Basically the task here is to predict if someone earns more or less than 50k per year (it's a really old data set that's well known to be quite easy to do ok with). The inputs are:

- age: continuous. <- in range [0,100]
- education-num: continuous. <- in range [0, 16] 
- capital-gain: continuous.
- capital-loss: continuous.
- hours-per-week: continuous. <- easily capped at 12*7, thus in range [0,84]

and the output is a binary class '<=50K' or '>50K'.

#### Go ahead and explore the data to get a sense for it:

In [None]:
# write any data exploration code here





OK let's create a benchmark of the non-DP logistic regression model

In [None]:
clf = LogisticRegression(solver="lbfgs")
clf.fit(X_train, y_train)

So with no noise applied, the accuracy of a logistic regression model is:

In [None]:
baseline = clf.score(X_test, y_test)
print("Non-private test accuracy: %.2f%%" % (baseline * 100))

Time to differential privacy this thing! 💃

In [None]:
dp_clf = dp.LogisticRegression()
dp_clf.fit(X_train, y_train)

Woops - bet you just got a privacy leak! 

That's because the model doesn't know how much noise to apply without actually looking at the data itself. We're better off to specify a data norm so that data with any norm larger that that will be re normalised to fit inside the bounds (like we discussed earlier).

What do you think is a reasonable bound to apply?

In [None]:
# add your data norm you think is reasonable considering you understand the data features
data_norm = 1234 # just an example

# we'll now add it as an input 
dp_clf = dp.LogisticRegression(data_norm=data_norm)
dp_clf.fit(X_train, y_train)

In [None]:
print("Differentially private test accuracy (epsilon=%.2f): %.2f%%" % 
     (dp_clf.epsilon, dp_clf.score(X_test, y_test) * 100))

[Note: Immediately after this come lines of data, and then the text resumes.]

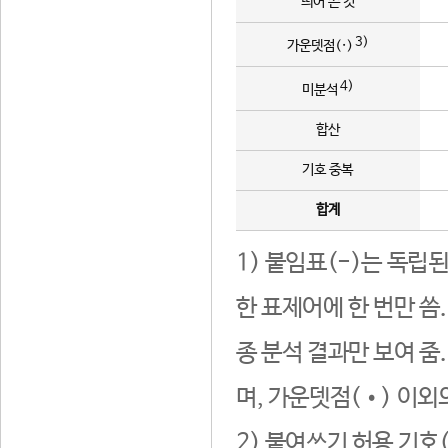
띄어 쓴 것
3)
가운뎃점(·)
4)
미분석
합산
기호 중복
합계
1) 붙임표(-)는 독립
한 표제어에 한 번만 씀
종 분석 결과만 보여 줌
며, 가운뎃점(•) 이외
2) 붙여쓰기 허용 기호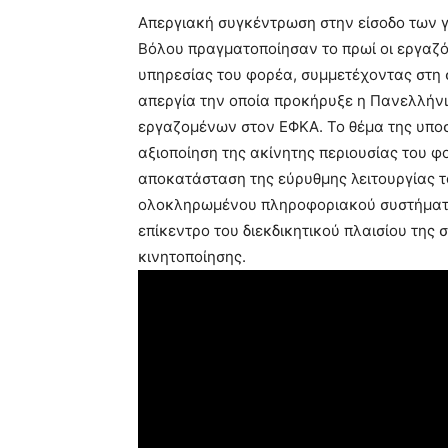
Απεργιακή συγκέντρωση στην είσοδο των 
Βόλου πραγματοποίησαν το πρωί οι εργαζό
υπηρεσίας του φορέα, συμμετέχοντας στη
απεργία την οποία προκήρυξε η Πανελλήν
εργαζομένων στον ΕΦΚΑ. Το θέμα της υπο
αξιοποίηση της ακίνητης περιουσίας του φ
αποκατάσταση της εύρυθμης λειτουργίας τ
ολοκληρωμένου πληροφοριακού συστήματ
επίκεντρο του διεκδικητικού πλαισίου της 
κινητοποίησης.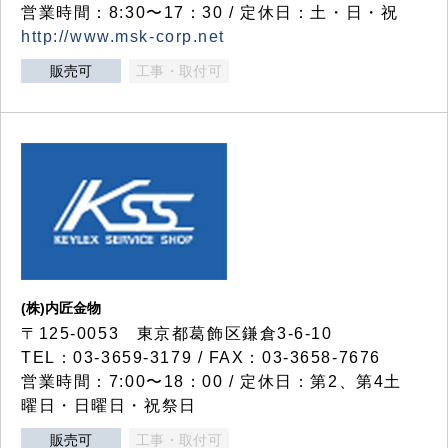
営業時間：8:30〜17：30 / 定休日：土・日・祝
http://www.msk-corp.net
販売可
工事・取付可
(株)内匠金物
〒125-0053 東京都葛飾区鎌倉3-6-10
TEL：03-3659-3179 / FAX：03-3658-7676
営業時間：7:00〜18：00 / 定休日：第2、第4土
曜日・日曜日・祝祭日
販売可
工事・取付可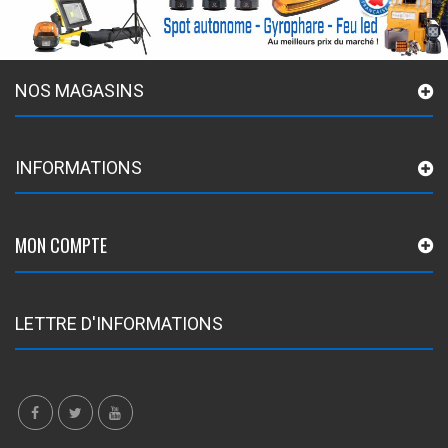
NOS MAGASINS
INFORMATIONS
MON COMPTE
LETTRE D'INFORMATIONS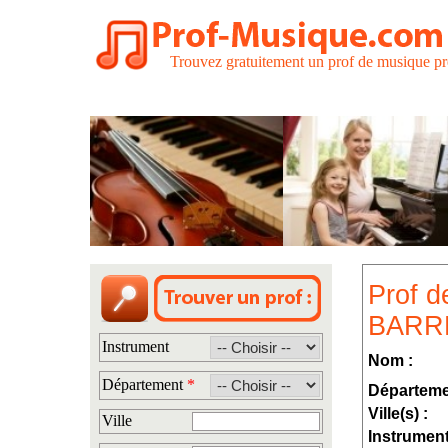
Trouvez gratuitement un prof de musique pr
Prof d
BARR
Instrument
Nom :
Département
*
Départeme
Ville(s) :
Ville
Instrument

Next, what would happen if we were to set the epsilon to a really big number or rather to infinity!? 

In [None]:
dp_clf = dp.LogisticRegression(epsilon=float("inf"), data_norm=1e5)
dp_clf.fit(X_train, y_train)

💥 Nailed it! We are back to the same situation as if there was no differential privacy applied at all:

In [None]:
print("Agreement between non-private and differentially private (epsilon=inf) classifiers: %.2f%%" % 
     (dp_clf.score(X_test, clf.predict(X_test)) * 100))

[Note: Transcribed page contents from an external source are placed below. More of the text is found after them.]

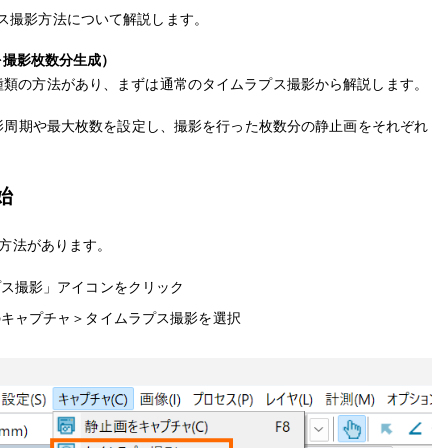
ムラプス撮影方法について解説します。
を撮影枚数分生成）
影には2種類の方法があり、まずは通常のタイムラプス撮影から解説します。
影周期や最大枚数を設定し、撮影を行った枚数分の静止画をそれぞれ
始
の方法があります。
プス撮影」アイコンをクリック
のキャプチャ＞タイムラプス撮影を選択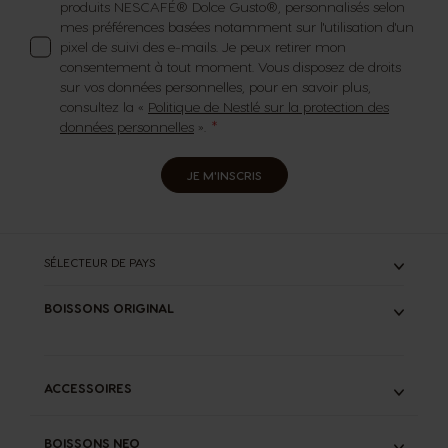
produits NESCAFÉ® Dolce Gusto®, personnalisés selon
mes préférences basées notamment sur l'utilisation d'un
pixel de suivi des e-mails. Je peux retirer mon
consentement à tout moment. Vous disposez de droits
sur vos données personnelles, pour en savoir plus,
consultez la «
Politique de Nestlé sur la protection des
données personnelles
».
JE M'INSCRIS
SÉLECTEUR DE PAYS
BOISSONS ORIGINAL
TOUS
ESPRESSOS
CAFÉS LONGS
ACCESSOIRES
LATTES
CHOCOLATS
KIT DE DÉTARTRAGE LIQUIDE
THÉS
BOISSONS NEO
INFUSEUR SPECIAL.T®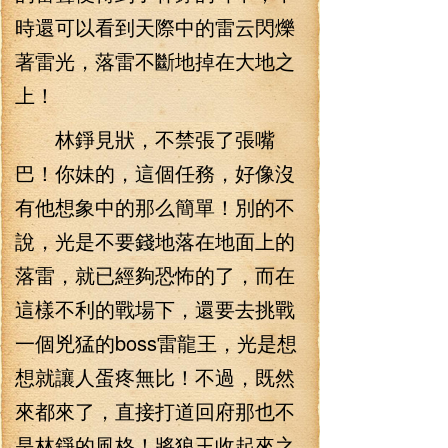
時還可以看到天際中的雷云閃爍
著雷光，落雷不斷地掉在大地之
上！
林錚見狀，不禁張了張嘴
巴！你妹的，這個任務，好像沒
有他想象中的那么簡單！別的不
說，光是不要錢地落在地面上的
落雷，就已經夠恐怖的了，而在
這樣不利的戰場下，還要去挑戰
一個兇猛的boss雷龍王，光是想
想就讓人蛋疼無比！不過，既然
來都來了，直接打道回府那也不
是林錚的風格！將狼王收起來之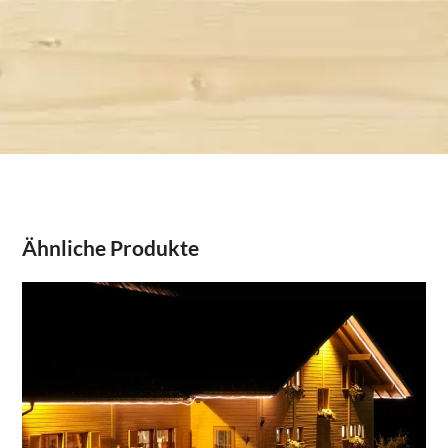
Ähnliche Produkte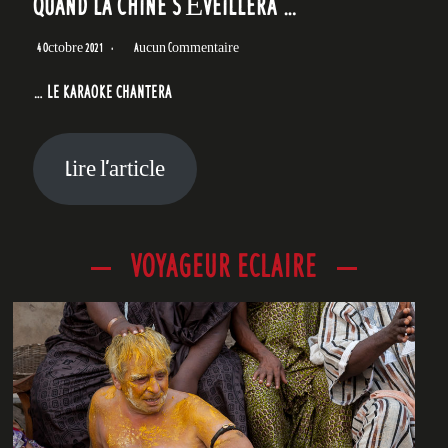
QUAND LA CHINE S’ÉVEILLERA …
4 Octobre 2021
Aucun Commentaire
… LE KARAOKE CHANTERA
Lire l’article
VOYAGEUR ECLAIRE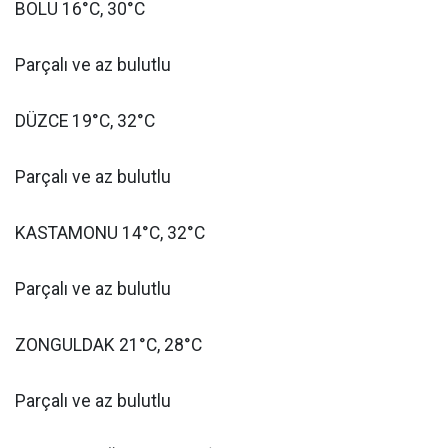
BOLU 16°C, 30°C
Parçalı ve az bulutlu
DÜZCE 19°C, 32°C
Parçalı ve az bulutlu
KASTAMONU 14°C, 32°C
Parçalı ve az bulutlu
ZONGULDAK 21°C, 28°C
Parçalı ve az bulutlu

OK last step of the walk through, let's have a look at how the epsilon decrease (ie the increase in privacy) effects the accuracy of the model:

In [None]:
accuracy = []
epsilons = np.logspace(-3, 1, 500)

for eps in epsilons:
    dp_clf = dp.LogisticRegression(epsilon=eps, data_norm=100)
    dp_clf.fit(X_train, y_train)
    accuracy.append(dp_clf.score(X_test, y_test))

In [None]:
import matplotlib.pyplot as plt
import pickle

plt.semilogx(epsilons, accuracy, label="Differentially private")
plt.plot(epsilons, np.ones_like(epsilons) * baseline, dashes=[2,2], label="Non-private")
plt.title("Differentially private logistic regression accuracy")
plt.xlabel("epsilon")
plt.ylabel("Accuracy")
plt.ylim(0, 1)
plt.xlim(epsilons[0], epsilons[-1])
plt.legend(loc=3)
plt.show()

### Over to you!!

OK you're a high flying NUIG grad student - I think you got this next task!

The goal is to use the same inputs and outputs but mix up the models you are using. A list of the DiffPrivLib models are here: 

In [None]:
for model_name in dir(dp):
    if model_name[0].isupper():
        print(model_name)

Source are here if you need it: https://github.com/IBM/differential-privacy-library/tree/main/diffprivlib/models

In [None]:
# try out alternative DP models below